Diversity & Inclusion
Education / Guest posts / Hiring / Workplace culture

Help Camden youth get IT jobs; take this Hopeworks survey

If your tech firm were to hire a young person from Camden without a college degree, what skills or certificates would they need to have? Hopeworks ‘N Camden is looking to find out.

From a recent Hopeworks ‘N Camden business field trip. (Photo courtesy of Hopeworks ‘N Camden)
This is a guest post by Cass Bailey, CEO of Slice Communications and a board member of Hopeworks ‘N Camden. The nonprofit offers a range of programs for underprivileged youth in Camden, N.J.
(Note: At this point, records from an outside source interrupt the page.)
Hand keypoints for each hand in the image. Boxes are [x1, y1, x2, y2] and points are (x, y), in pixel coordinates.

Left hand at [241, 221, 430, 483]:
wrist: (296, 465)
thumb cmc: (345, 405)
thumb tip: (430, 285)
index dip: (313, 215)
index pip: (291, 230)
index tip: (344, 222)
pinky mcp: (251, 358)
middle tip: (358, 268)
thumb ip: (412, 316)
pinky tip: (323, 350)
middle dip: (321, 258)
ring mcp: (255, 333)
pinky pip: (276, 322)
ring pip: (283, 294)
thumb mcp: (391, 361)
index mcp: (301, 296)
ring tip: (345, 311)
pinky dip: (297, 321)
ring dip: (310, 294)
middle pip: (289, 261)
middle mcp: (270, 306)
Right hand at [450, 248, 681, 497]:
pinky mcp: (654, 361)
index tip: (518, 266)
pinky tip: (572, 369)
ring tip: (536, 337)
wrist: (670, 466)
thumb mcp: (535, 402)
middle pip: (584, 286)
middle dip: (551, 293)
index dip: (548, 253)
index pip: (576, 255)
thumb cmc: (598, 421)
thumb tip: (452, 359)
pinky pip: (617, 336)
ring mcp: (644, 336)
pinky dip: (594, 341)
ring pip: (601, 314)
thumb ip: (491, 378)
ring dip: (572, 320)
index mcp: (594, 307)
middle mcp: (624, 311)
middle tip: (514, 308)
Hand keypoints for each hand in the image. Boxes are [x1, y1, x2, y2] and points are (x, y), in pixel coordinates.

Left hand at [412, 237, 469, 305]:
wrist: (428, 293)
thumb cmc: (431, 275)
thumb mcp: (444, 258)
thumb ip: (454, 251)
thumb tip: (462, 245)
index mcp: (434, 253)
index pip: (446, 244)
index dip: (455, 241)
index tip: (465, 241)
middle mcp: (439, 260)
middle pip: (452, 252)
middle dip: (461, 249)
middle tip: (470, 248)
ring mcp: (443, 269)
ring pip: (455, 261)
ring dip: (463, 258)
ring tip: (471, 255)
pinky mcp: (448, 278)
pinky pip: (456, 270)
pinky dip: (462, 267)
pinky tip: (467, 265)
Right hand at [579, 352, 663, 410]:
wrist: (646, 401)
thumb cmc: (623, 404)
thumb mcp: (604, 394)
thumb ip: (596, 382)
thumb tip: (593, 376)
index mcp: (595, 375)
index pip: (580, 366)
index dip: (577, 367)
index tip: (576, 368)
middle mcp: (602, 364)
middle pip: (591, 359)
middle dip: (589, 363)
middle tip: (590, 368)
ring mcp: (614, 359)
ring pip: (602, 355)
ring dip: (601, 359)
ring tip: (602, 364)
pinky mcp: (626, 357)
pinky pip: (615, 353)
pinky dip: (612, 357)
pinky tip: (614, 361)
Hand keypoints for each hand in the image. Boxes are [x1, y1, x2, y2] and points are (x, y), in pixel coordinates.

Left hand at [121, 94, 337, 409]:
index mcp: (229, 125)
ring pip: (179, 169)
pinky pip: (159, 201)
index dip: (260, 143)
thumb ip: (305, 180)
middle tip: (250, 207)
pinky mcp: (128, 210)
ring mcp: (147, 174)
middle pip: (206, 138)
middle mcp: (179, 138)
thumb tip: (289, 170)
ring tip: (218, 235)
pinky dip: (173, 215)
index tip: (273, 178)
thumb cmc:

I’ve had the pleasure of serving on the Board of Directors at Hopeworks ‘N Camden for more than two years now.

If you haven’t already heard of Hopeworks, it’s a nonprofit that works with youth that quite often have dropped out of school. During their time there, they get training in website development while simultaneously working with the Hopeworks staff to understand and heal from the trauma they’ve suffered due to growing up surrounded by poverty and violence.

Some youth even go onto get jobs developing WordPress websites, managing Salesforce, or working on GIS projects, all of which Hopeworks is paid to do by other nonprofits and small businesses.
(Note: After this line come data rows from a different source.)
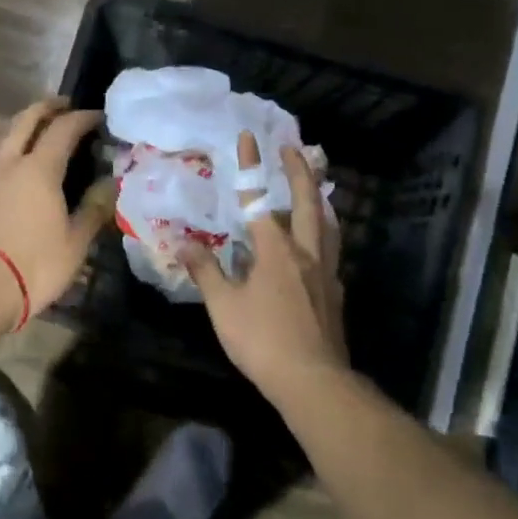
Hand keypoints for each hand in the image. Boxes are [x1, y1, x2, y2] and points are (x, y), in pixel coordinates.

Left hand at [0, 97, 112, 327]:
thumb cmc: (32, 267)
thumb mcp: (74, 244)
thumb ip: (93, 210)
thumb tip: (110, 185)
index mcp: (38, 169)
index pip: (63, 129)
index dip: (82, 118)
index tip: (97, 116)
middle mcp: (5, 163)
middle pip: (23, 121)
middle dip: (44, 108)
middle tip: (61, 106)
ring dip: (16, 130)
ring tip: (29, 135)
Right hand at [182, 132, 347, 395]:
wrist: (313, 380)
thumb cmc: (262, 340)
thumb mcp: (223, 306)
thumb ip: (205, 271)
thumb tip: (183, 243)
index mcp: (276, 251)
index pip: (260, 201)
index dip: (253, 169)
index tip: (250, 139)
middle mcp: (306, 253)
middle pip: (308, 203)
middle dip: (300, 172)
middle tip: (294, 149)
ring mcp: (326, 273)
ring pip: (328, 225)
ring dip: (320, 200)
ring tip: (316, 188)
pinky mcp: (334, 293)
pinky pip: (331, 250)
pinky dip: (324, 233)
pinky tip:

I’m writing this because I need some help from the technology community here in the Philadelphia area.

The Hopeworks team is currently re-thinking its job training curricula to better prepare the youth and align with the needs of the local economy. We need to know from employers, hiring managers and others in this area if you would hire a young person from Camden without a college degree and what skills or certificates you’d like to see. We’re confident our trauma-informed care approach will help our youth become productive members of the workforce — our outcome data demonstrates that.

Hopeworks’ big goal for the past 15 years or so has been to help youth get their GEDs and enroll in college as a path to new possibilities. Based on what I’ve heard from people in the tech community, though, college may not be the only next step. Some people have said that if a person has solid web development, Ruby on Rails, Drupal, SEO, SEM, .Net, Java and/or mobile skills and can excel in a given work environment, a college degree is not a requirement.
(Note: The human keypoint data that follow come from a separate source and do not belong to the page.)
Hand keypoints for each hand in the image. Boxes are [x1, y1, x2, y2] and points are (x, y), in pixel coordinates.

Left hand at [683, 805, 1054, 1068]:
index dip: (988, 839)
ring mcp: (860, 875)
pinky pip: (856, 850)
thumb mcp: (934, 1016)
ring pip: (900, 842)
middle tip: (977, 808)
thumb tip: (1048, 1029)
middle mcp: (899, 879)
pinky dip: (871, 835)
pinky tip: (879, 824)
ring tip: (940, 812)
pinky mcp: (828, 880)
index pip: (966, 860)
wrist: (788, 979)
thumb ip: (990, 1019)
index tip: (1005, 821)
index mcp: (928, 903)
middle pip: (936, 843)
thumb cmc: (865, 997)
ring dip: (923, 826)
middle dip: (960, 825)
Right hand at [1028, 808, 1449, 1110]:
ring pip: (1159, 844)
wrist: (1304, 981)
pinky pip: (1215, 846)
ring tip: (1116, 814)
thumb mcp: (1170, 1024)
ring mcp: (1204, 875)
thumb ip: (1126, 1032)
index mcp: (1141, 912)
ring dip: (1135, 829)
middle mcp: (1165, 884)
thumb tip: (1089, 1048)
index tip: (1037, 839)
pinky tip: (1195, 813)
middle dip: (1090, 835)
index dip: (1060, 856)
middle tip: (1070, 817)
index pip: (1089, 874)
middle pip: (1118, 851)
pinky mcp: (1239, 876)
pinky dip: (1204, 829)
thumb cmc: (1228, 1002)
This is incredibly exciting for me in the context of Hopeworks.

Right now in Camden, the dropout rate is embarrassing, poverty is overwhelming and there is not a lot of hope. But what if young people there had other options?

Sadly, many of us look around at the ills in our communities and don’t know what to do about them. Well, here is one small thing you can contribute to the chronically poorest and most violent city in the country that happens to be in our backyard:

Please take this survey

Send it to your friends and colleagues. You know how powerful data can be, and our Hopeworks team is poised to take advantage of your feedback. If you’d like to get more involved in crafting the curricula, we’d love to work with you. Just fill out your name and contact information at the bottom of the survey.

I love Philadelphia in part because of the supportive business community here. I also know that, together, we can do things we’ve never imagined to make this a great place to live, work and do business for ourselves and our less fortunate neighbors. Thank you in advance.